Stumbles into the Laundromat
feeling like he just escaped a bunch of zombies
The place is full
with the extinct middle class
Watches them as they slowly turn into fossils
Feels more pity for them
than the ones that are outside
He opens the dryer door
"Jesus Christ, it's hot as hell"
he says out loud
Bangs his head
curses in silence
The he hears a little voice
"Mommy, there's another man arguing with God again"
He turns around, takes off his sunglasses
A little girl with sun-kissed freckles smiles
as she sits there, on the table
her mother continues folding their clothes
With a smile she says
"Let the man be, Sara"
"My laundry is really hot"
he says, in his own mad defiance
Stuffs his rags into his pillow case
Thinks only of that other warm six-pack
Says goodbye to the little girl and her mother
Apologizes to them and God
He heads back to that dirty little underground
to drink and read
Bukowski's drunken knowledge
The words that eventually became Henry Doyle's poem "Laundry Day with Charles Bukowski" were first written as an entry in his journal, simply describing his day doing his laundry. Once he started attending the Thursdays Writing Collective, he decided to turn the entry into a poem.
Henry Doyle writes to confront prejudice.
Doyle has lived in the DTES for almost 10 years and is "from Skid Row originally," he said. But it is a point of pride for him that he has always been working.
"I've always put on construction boots and got up every morning and went to work. And even down here, this poem is about me making eight bucks an hour in slave labour and what comes to about 50 bucks a day you know? No welfare, no benefits, no nothing," Doyle said. "That's how I survived."
Doyle submitted the poem to a writing contest, overworking and editing it until it was finally accepted.
Doyle said his favorite part of the poem is "the whole thing," but if he had to choose a moment it would be his apology to the mother folding her daughter's clothes.
Doyle lives in a large bachelor pad in the DTES. He thinks people have a lot of prejudices concerning the neighbourhood. He says that people will look at him like he's a drug addict, just because he lives in the DTES.

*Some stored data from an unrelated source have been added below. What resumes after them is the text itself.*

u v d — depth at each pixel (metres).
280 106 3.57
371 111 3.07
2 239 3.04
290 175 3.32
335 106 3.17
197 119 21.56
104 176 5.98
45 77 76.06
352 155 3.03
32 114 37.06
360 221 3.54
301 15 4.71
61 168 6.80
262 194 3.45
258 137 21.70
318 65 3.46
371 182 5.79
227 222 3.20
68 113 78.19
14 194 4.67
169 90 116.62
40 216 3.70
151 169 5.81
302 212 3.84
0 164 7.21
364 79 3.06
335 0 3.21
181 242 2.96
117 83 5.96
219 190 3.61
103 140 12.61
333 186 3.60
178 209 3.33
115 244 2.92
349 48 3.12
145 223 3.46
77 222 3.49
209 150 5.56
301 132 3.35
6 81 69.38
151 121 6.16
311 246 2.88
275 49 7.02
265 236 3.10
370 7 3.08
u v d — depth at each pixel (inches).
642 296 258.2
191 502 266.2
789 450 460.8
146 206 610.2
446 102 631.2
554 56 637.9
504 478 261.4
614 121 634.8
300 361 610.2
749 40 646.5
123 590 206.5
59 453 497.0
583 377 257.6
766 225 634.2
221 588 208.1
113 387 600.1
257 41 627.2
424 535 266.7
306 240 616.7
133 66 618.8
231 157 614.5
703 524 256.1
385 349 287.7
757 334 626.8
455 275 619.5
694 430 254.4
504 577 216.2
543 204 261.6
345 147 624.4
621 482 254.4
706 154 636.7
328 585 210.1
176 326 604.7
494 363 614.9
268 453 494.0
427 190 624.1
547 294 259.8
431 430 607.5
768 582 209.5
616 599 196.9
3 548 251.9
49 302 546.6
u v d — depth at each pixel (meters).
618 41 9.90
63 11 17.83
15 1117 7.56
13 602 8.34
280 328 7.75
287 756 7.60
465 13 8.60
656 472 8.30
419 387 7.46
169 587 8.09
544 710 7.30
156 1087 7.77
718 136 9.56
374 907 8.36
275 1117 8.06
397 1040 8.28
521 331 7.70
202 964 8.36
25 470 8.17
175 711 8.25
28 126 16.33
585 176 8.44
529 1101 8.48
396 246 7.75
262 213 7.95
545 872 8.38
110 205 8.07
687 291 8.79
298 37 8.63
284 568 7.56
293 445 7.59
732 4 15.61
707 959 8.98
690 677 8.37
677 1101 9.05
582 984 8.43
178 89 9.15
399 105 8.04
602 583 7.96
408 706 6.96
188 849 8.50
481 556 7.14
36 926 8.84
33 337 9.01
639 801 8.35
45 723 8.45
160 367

He hopes this poem will help challenge those prejudices.
"The message that's here is not everybody in the Downtown Eastside is hooked on drugs or hooked on crack or meth or whatever," said Doyle.
Doyle hopes that other writers will be able to read his poetry, and possibly give him feedback about what they thought.
"I'm still working on striving to be a writer -- a poet. Who knows if I'll get there, but I think I've gotten partway there, at least. And for other readers and writers to read my stuff would be really cool," he said.